▸ The problem
Could you transcribe every entry below exactly, leaving out the pictures?
── Data for processing ──
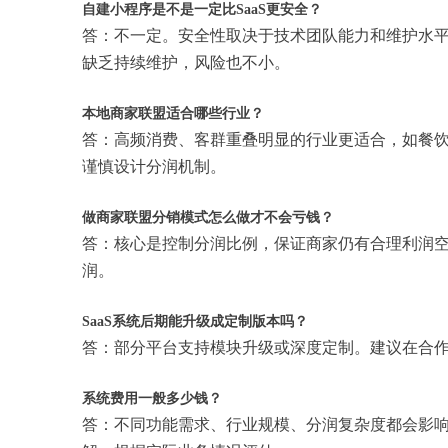
自建小程序是不是一定比SaaS更安全？
答：不一定。安全性取决于技术团队能力和维护水平
缺乏持续维护，风险也不小。
本地商家联盟适合哪些行业？
答：高频消费、客群重叠明显的行业更适合，如餐
谨慎设计分润机制。
做商家联盟分销模式怎么做才不会亏钱？
答：核心是控制分润比例，保证商家仍有合理利润
润。
SaaS系统后期能升级成定制版本吗？
答：部分平台支持模块升级或深度定制。建议在合
系统费用一般多少钱？
答：不同功能需求、行业规模、分润复杂度都会影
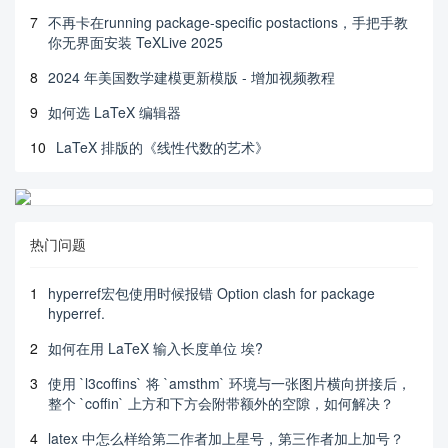
7
不再卡在running package-specific postactions，手把手教
你无界面安装 TeXLive 2025
8
2024 年美国数学建模更新模版 - 增加视频教程
9
如何选 LaTeX 编辑器
10
LaTeX 排版的《线性代数的艺术》
热门问题
1
hyperref宏包使用时候报错 Option clash for package
hyperref.
2
如何在用 LaTeX 输入长度单位 埃?
3
使用 `l3coffins` 将 `amsthm` 环境与一张图片横向拼接后，
整个 `coffin` 上方和下方会附带额外的空隙，如何解决？
4
latex 中怎么样给第二作者加上星号，第三作者加上加号？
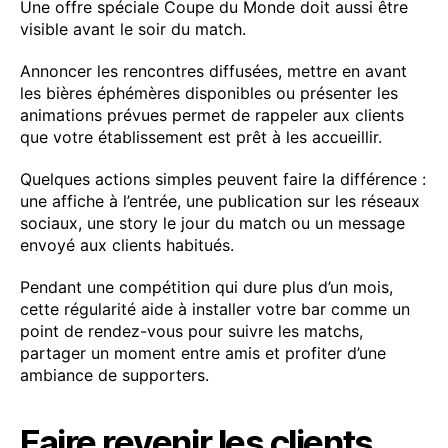
Une offre spéciale Coupe du Monde doit aussi être
visible avant le soir du match.
Annoncer les rencontres diffusées, mettre en avant
les bières éphémères disponibles ou présenter les
animations prévues permet de rappeler aux clients
que votre établissement est prêt à les accueillir.
Quelques actions simples peuvent faire la différence :
une affiche à l’entrée, une publication sur les réseaux
sociaux, une story le jour du match ou un message
envoyé aux clients habitués.
Pendant une compétition qui dure plus d’un mois,
cette régularité aide à installer votre bar comme un
point de rendez-vous pour suivre les matchs,
partager un moment entre amis et profiter d’une
ambiance de supporters.
Faire revenir les clients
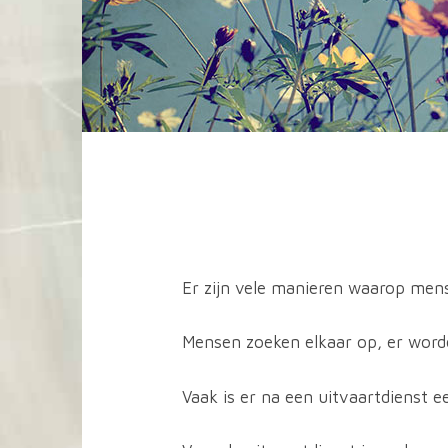
Er zijn vele manieren waarop mens
Mensen zoeken elkaar op, er word
Vaak is er na een uitvaartdienst 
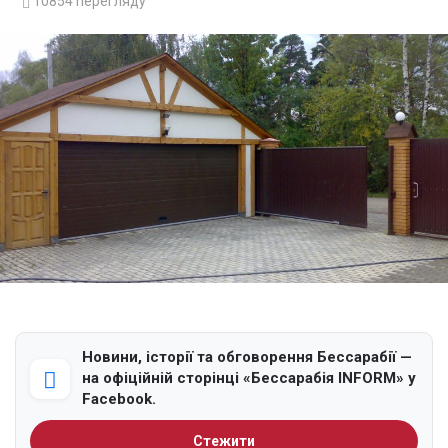
10854
перегляду
Новини, історії та обговорення Бессарабії —
на офіційній сторінці «Бессарабія INFORM» у
Facebook.
Стежити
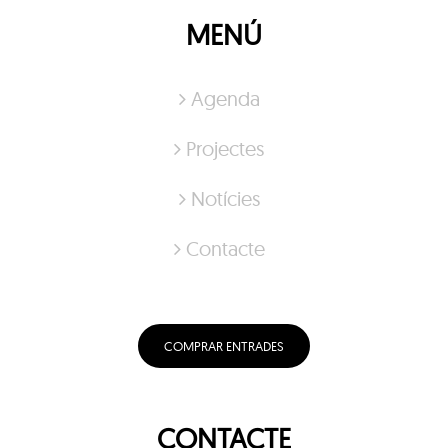
MENÚ
Agenda
Projectes
Notícies
Contacte
COMPRAR ENTRADES
CONTACTE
───
▸ Response
自建小程序是不是一定比SaaS更安全？
答：不一定。安全性取决于技术团队能力和维护水平
缺乏持续维护，风险也不小。
本地商家联盟适合哪些行业？
答：高频消费、客群重叠明显的行业更适合，如餐
谨慎设计分润机制。
做商家联盟分销模式怎么做才不会亏钱？
答：核心是控制分润比例，保证商家仍有合理利润
润。
SaaS系统后期能升级成定制版本吗？
答：部分平台支持模块升级或深度定制。建议在合
系统费用一般多少钱？
答：不同功能需求、行业规模、分润复杂度都会影
7
不再卡在running package-specific postactions，手把手教
你无界面安装 TeXLive 2025
8
2024 年美国数学建模更新模版 - 增加视频教程
9
如何选 LaTeX 编辑器
10
LaTeX 排版的《线性代数的艺术》
热门问题
1
hyperref宏包使用时候报错 Option clash for package
hyperref.
2
如何在用 LaTeX 输入长度单位 埃?
3
使用 `l3coffins` 将 `amsthm` 环境与一张图片横向拼接后，
整个 `coffin` 上方和下方会附带额外的空隙，如何解决？
4
latex 中怎么样给第二作者加上星号，第三作者加上加号？
Une offre spéciale Coupe du Monde doit aussi être
visible avant le soir du match.
Annoncer les rencontres diffusées, mettre en avant
les bières éphémères disponibles ou présenter les
animations prévues permet de rappeler aux clients
que votre établissement est prêt à les accueillir.
Quelques actions simples peuvent faire la différence :
une affiche à l’entrée, une publication sur les réseaux
sociaux, une story le jour du match ou un message
envoyé aux clients habitués.
Pendant une compétition qui dure plus d’un mois,
cette régularité aide à installer votre bar comme un
point de rendez-vous pour suivre les matchs,
partager un moment entre amis et profiter d’une
ambiance de supporters.
Faire revenir les clients
Er zijn vele manieren waarop mens
Mensen zoeken elkaar op, er word
Vaak is er na een uitvaartdienst 
10854
перегляду
Новини, історії та обговорення Бессарабії —
на офіційній сторінці «Бессарабія INFORM» у
Facebook.
Стежити
MENÚ
Agenda
Projectes
Notícies
Contacte
COMPRAR ENTRADES
CONTACTE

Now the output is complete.